When I was fourteen years old I went to see the Royal National Theatre’s production of J.B Priestley’s An Inspector Calls at the Garrick Theatre in London’s west end. It was a school trip, and many of my friends had read the play in their English lessons, but my class had covered a different play. However, my lack of preconceptions served only to enhance my appreciation of the play’s mysterious, atmospheric tone and twisting narrative. Suffice to say, I thoroughly enjoyed the show and my memory of that production remains vivid twenty years later.
It was only very recently that I rediscovered An Inspector Calls. Firstly, as a result of the recent BBC adaptation, in which David Thewlis portrayed the titular inspector, and secondly as a consequence of its inclusion as a set text in our new English Literature GCSE and IGCSE syllabuses. I felt the BBC did a fine job in adapting the play to television, and though it lacked the urgency of live theatre, and the shock value of the various revelations was diminished through familiarity, it struck me how relevant the story still is. After studying the text in greater depth it now occurs to me how much of the subtext had gone over my head in my first and second readings.

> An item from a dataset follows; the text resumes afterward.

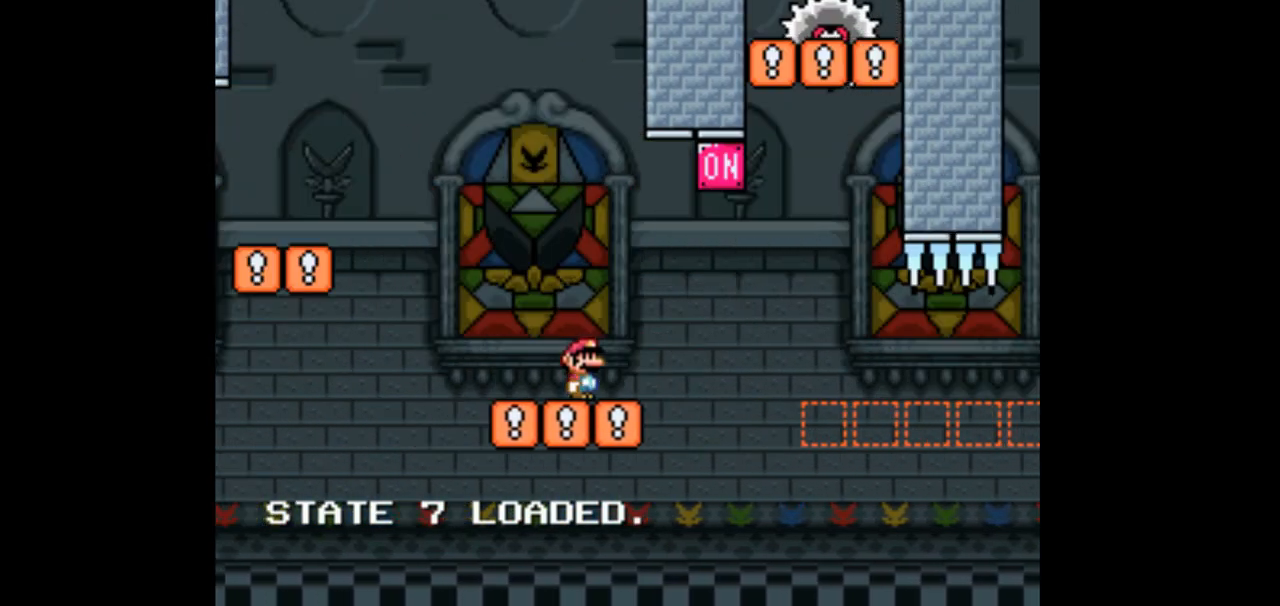
{"dt_ms": 500, "buttons": ["X", "DPAD_RIGHT"], "events": [[300, "DPAD_RIGHT", "down"]]}
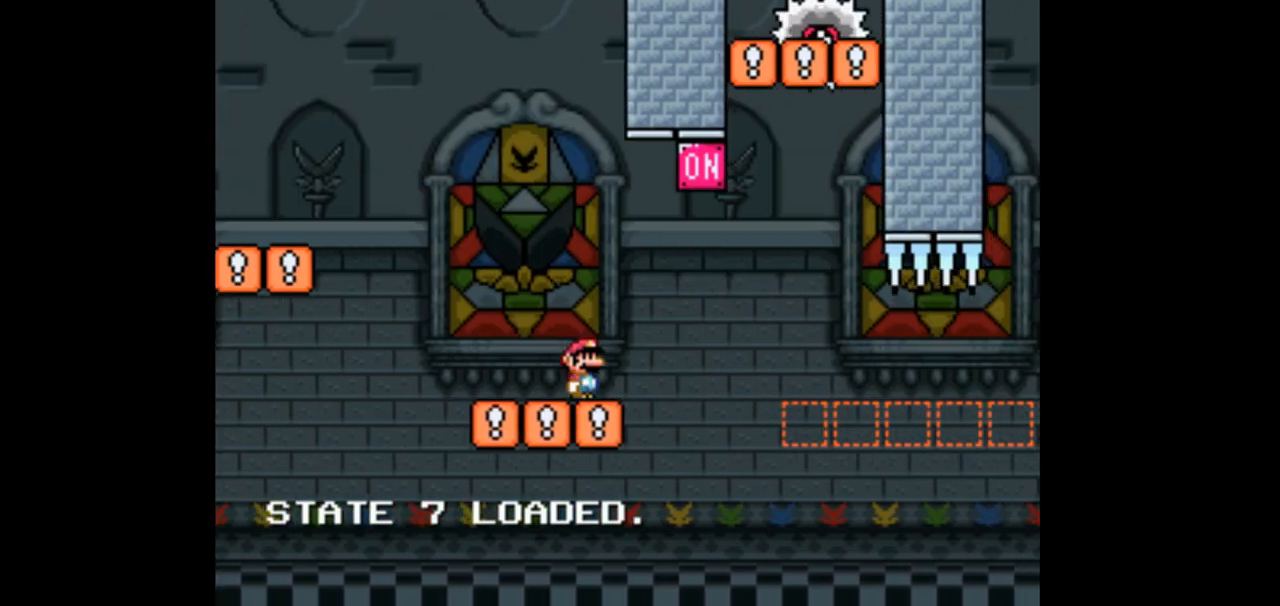
{"dt_ms": 500, "buttons": ["X", "DPAD_RIGHT"], "events": [[67, "A", "down"], [467, "A", "up"]]}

Written and first performed at the very end of the second world war in 1945, and set in 1912, two years before the first world war, An Inspector Calls deconstructs a chain of seemingly unconnected events that lead ultimately and inexorably to tragedy. Though the influence of both world wars is evident from Priestley’s focus on the key themes of time, cause and effect, and social responsibility, I think the beauty of his play is the timelessness of the story, and the pureness of its overriding message, which essentially invites us to review the way we treat others and consider the repercussions of our actions.
When studying English Literature, we are often reminded by teachers and examiners how important it is to consider historical context when composing essays about a writer’s use of form, structure, and language. Yet it could be argued that the best literature not only perfectly evokes but also transcends the time in which it is written. Likewise, An Inspector Calls is an ideal play to study in depth as part of an IGCSE or GCSE course because it not only provides a highly accessible narrative for the first time viewer but also offers rich rewards to the diligent reader.